Re: [PATCH v6 4/6] mm/mmu_notifier: add mmu_interval_notifier_find()

From: Ralph Campbell
Date: Wed Jan 15 2020 - 17:05:31 EST



On 1/14/20 4:49 AM, Jason Gunthorpe wrote:
On Mon, Jan 13, 2020 at 02:47:01PM -0800, Ralph Campbell wrote:
diff --git a/mm/mmu_notifier.c b/mm/mmu_notifier.c
index 47ad9cc89aab..4efecc0f13cb 100644
+++ b/mm/mmu_notifier.c
@@ -1171,6 +1171,39 @@ void mmu_interval_notifier_update(struct mmu_interval_notifier *mni,
}
EXPORT_SYMBOL_GPL(mmu_interval_notifier_update);
+struct mmu_interval_notifier *mmu_interval_notifier_find(struct mm_struct *mm,
+ const struct mmu_interval_notifier_ops *ops,
+ unsigned long start, unsigned long last)
+{
+ struct mmu_notifier_mm *mmn_mm = mm->mmu_notifier_mm;
+ struct interval_tree_node *node;
+ struct mmu_interval_notifier *mni;
+ struct mmu_interval_notifier *res = NULL;
+
+ spin_lock(&mmn_mm->lock);
+ node = interval_tree_iter_first(&mmn_mm->itree, start, last);
+ if (node) {
+ mni = container_of(node, struct mmu_interval_notifier,
+ interval_tree);
+ while (true) {
+ if (mni->ops == ops) {
+ res = mni;
+ break;
+ }
+ node = interval_tree_iter_next(&mni->interval_tree,
+ start, last);
+ if (!node)
+ break;
+ mni = container_of(node, struct mmu_interval_notifier,
+ interval_tree);
+ }
+ }
+ spin_unlock(&mmn_mm->lock);

This doesn't seem safe at all, here we are returning a pointer to
memory from the interval tree with out any kind of lifetime
protection.

It is memory that the driver has allocated and has full control over
the lifetime since the driver does all the insertions and removals.
The driver does have to hold the HW page table lock so lookups are
synchronized with interval insertions and removals and page table
entry insertions and removals.

If the interval tree is read it must be left in the read lock state
until the caller is done with the pointer.

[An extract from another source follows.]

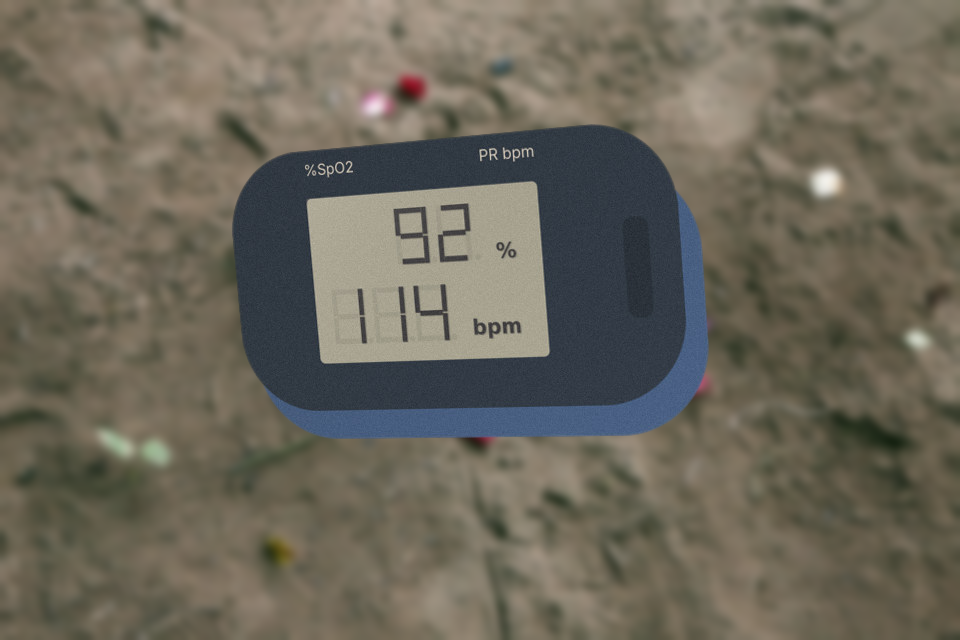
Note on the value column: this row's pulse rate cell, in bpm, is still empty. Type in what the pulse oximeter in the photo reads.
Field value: 114 bpm
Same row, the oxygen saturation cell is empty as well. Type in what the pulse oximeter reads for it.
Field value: 92 %
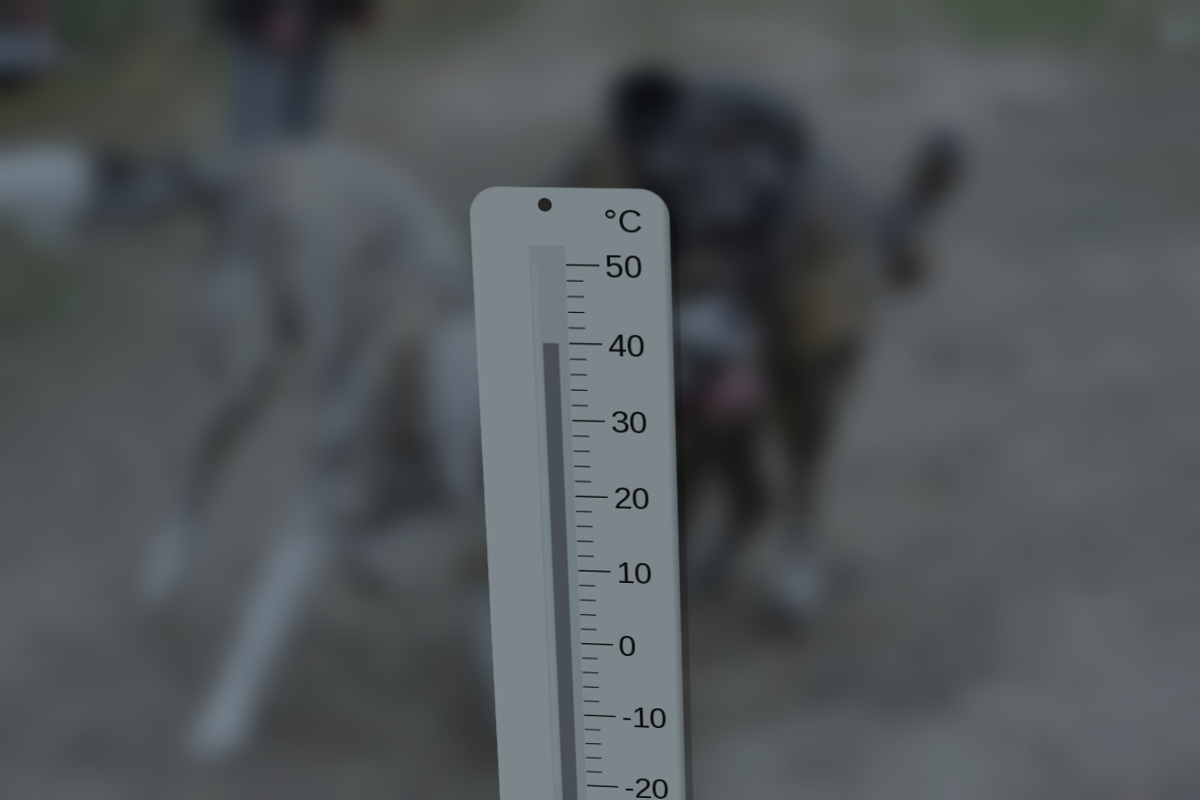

.. and this poses all sorts of questions about consistency with items
on the deferred list. Should find return an item undergoing deletion?

I don't think so. The deferred operations are all complete when
mmu_interval_read_begin() returns, and the sequence number check
with mmu_interval_read_retry() guarantees there have been no changes
while not holding the driver page table lock and calling hmm_range_fault().

Should find return items using the old interval tree values or their
new updated values?

Jason

I think it should only look at the old interval tree and not the deferred
insert/remove/updates as explained above.